If you are like me, you must be wondering why your life has taken so many twists and turns. Why did God allow things to unfold the way they did?
I have no answers other than we only see the tunnel in front of us, while God sees everything. All the waves in the ocean, all the clouds in the sky, every person doing every thing they need/want/must do.
My friend, Therese, calls him the "Grand Chess Master moving one piece at a time to fulfill His plan". I imagine one day, when we are with Him, the beauty we see will strip away all questions, doubts, and fears.
I believe this with ALL my heart. He has his hand on us at ALL times whether or not we agree with the direction of this path. He is there, his quiet whispers drowning out the deceiver's screeching lies.

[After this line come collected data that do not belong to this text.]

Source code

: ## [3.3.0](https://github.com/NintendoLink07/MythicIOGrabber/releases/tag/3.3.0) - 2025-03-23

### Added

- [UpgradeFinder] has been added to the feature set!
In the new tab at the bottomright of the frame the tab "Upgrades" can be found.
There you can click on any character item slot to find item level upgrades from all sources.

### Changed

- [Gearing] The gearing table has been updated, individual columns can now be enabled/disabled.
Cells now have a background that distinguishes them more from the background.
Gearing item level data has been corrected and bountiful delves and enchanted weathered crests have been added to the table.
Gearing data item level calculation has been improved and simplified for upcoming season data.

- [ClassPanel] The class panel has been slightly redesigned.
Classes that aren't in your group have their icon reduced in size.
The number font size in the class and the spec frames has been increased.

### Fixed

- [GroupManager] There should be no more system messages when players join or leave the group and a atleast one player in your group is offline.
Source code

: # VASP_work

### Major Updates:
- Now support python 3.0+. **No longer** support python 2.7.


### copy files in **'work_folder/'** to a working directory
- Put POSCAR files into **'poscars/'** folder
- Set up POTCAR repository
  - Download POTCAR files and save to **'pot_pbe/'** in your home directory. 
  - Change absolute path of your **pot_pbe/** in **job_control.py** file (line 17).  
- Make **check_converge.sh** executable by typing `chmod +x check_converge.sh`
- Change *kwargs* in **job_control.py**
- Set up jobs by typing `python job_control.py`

This is the way I look at suffering.
It is a gift to be offered back to the Man who took every lash, every piercing thorn, and suffered innumerable indignities for me. He carried that cross, was spit on and disgraced in every way imaginable.
ALL for me and FOR YOU too.
So, if He allows Courtney's seizures, our financial distress, job worries, stress about our family's future, my emotional distress etc. etc., I must offer them back. In that moment of distress, I give everything back to Him as a thank you for all He does for me.
Too bad it's so hard to remember to be thankful when I'm in the midst of all that pain.
This is the crux of my daily battle, and I pray that hearing about my trials will help you heal.
Please remember You are NEVER alone! You are LOVED! You are KNOWN by a Creator who will never leave your side.
Be at Peace.
Much love and hugs from our home to yours. Thank you for being the voice of the Holy Spirit for me today.